Bipolaridad perdedora

Por Luis Arias

Había motivos, ya desde mucho antes de la huelga, para la movilización social ante un Gobierno a la deriva que empezó negando la crisis económica y que continuó conduciéndose a ritmo de vaivenes que terminaron por arribar en políticas contra los más débiles. Hay motivos más que sobrados para que los sindicatos se den cuenta de que llevan demasiado tiempo prisioneros no sólo de su inmovilismo, sino también de un discurso en el que no tienen cabida, más allá de las declaraciones retóricas, ni los más jóvenes excluidos en gran parte del llamado mercado laboral, ni tampoco los parados, cuyo primer derecho, el de poder desempeñar un trabajo acorde con su preparación y expectativas, no es reivindicado como debiera.
Ni el Gobierno se merecía no recibir una fuerte contestación ciudadana ni los sindicatos se han hecho acreedores a una victoria social que los consolide como sucedió aquel legendario 14-D en el que todo se paralizó hasta el aliento.

Queda, así pues, prohibido cantar victoria.

Categoría: Opinión Comentarios(3) octubre 2010

3 Respuestas a “Bipolaridad perdedora”

- MATERIAL PROPORCIONADO
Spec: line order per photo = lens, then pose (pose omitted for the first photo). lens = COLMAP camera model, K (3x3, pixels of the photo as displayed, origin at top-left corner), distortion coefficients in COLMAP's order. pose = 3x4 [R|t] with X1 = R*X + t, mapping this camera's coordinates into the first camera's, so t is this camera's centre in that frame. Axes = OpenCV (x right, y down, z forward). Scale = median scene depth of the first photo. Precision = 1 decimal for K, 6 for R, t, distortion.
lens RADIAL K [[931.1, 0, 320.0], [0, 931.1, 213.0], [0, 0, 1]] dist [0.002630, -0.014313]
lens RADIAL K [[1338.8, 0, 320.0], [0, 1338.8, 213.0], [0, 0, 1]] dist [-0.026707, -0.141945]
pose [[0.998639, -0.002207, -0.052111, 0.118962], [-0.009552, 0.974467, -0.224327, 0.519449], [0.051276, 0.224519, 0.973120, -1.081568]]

- INSTRUCCIONES
**1.** Traduce al inglés esta oración de la columna sobre la huelga: "Ni el Gobierno se merecía no recibir una fuerte contestación ciudadana ni los sindicatos se han hecho acreedores a una victoria social que los consolide como sucedió aquel legendario 14-D en el que todo se paralizó hasta el aliento."
**2.** Prosigue la columna sobre la huelga a partir de su última línea.

- RESULTADOS
**1.** Neither did the Government deserve to escape a strong public response, nor have the unions earned a social victory that would consolidate them, as happened on that legendary 14-D when everything came to a standstill, even breath itself.

**2.**
  1. Roberto Says:

    La huelga fue un fracaso para los sindicatos, pero no fue una victoria para el Gobierno, ni para los partidos que se oponían a ello.
    Fue una buena prueba de la impotencia generalizada que padecemos.

  2. Rosa Says:

    Es una pena que no hayas tenido espacio para hablar, también, del fiasco del sindicalismo docente que es un colectivo de desertores de la tiza.

  3. Socialista chamuscao Says:

    Que un Gobierno socialista ayude a los bancos y meta tijera a los funcionarios y pensionistas es un sarcasmo. Que unos sindicatos que hacen de palmeros mientras el paro sube sin cesar, acaben por convocar una “huelga amiga” no es menos burla.
    La bipolaridad de la que habla es total.